With the transitioning of our homebound seniors by DFTA to the New York Foundation for Senior Services, The Caring Community is exploring new ways to continue offering these services to the homebound. For example, we have entered discussions with Village Care of New York (VCNY) to develop a fee for service program where we would offer biannual assessments by a social worker and access to the programs cited above to more affluent homebound seniors who may not be currently receiving services through DFTA. This program has potential for funding by donors such as the Fan Fox & Leslie R. Samuels Foundation that prefers to fund projects that can become self-sufficient.

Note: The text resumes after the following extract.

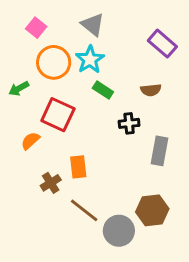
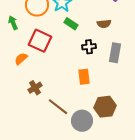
green arrow: (19, 89) -> (13, 23), turned 96
gray rectangle: (160, 151) -> (115, 53), moved
orange rectangle: (78, 167) -> (84, 77), moved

Moving Forward in an Uncertain Environment

As we submit this proposal, The Caring Community is in the midst of planning for the changes being mandated by the Department for the Aging (DFTA). To position ourselves as a premiere senior center in the new DFTA configuration, TCC has:

  1. Created new programs designed to bring in 60+ baby boomers to TCC. During the past six months we have offered a Meet the Authors series featuring Thomas Mallon, Brian Kellow and Philip Cioffari; we are also partnering with the Marilyn Horne Foundation that will offer two on-site concerts at 20 Washington Square North as well as tickets to Foundation-sponsored concerts at external sites.
  2. Started to discuss the development and implementation of surveys to our seniors in order to determine their needs through an expanded senior center model.
  3. Initiated meetings with Saint Vincent Catholic Medical Center (SVCMC) to develop formal wellness programs at our four sites. SVCMC was an original affiliate partner of TCC and currently provides blood pressure screenings and other health-related services for us. Our goal is to develop programs that will have the measurable outcomes DFTA will seek in its new RFP.
  4. Continued meetings with New York University to explore additional partnership opportunities. The Starr Foundation has funded our successful Chair Exercise Program. Other partnership opportunities under discussion include:
    • Food donations from Aramark, NYU’s catering service that will allow TCC to offer more food choices in its daily congregate meal program.
    • A partnership that will allow TCC seniors free access to NYU programs and performances.
    • A partnership with the Steinhardt School of Education to assist TCC in developing and evaluating health and general education programs to keep us in compliance with the new DFTA senior center vision. A portion of the funding requested from Starr will support this partnership.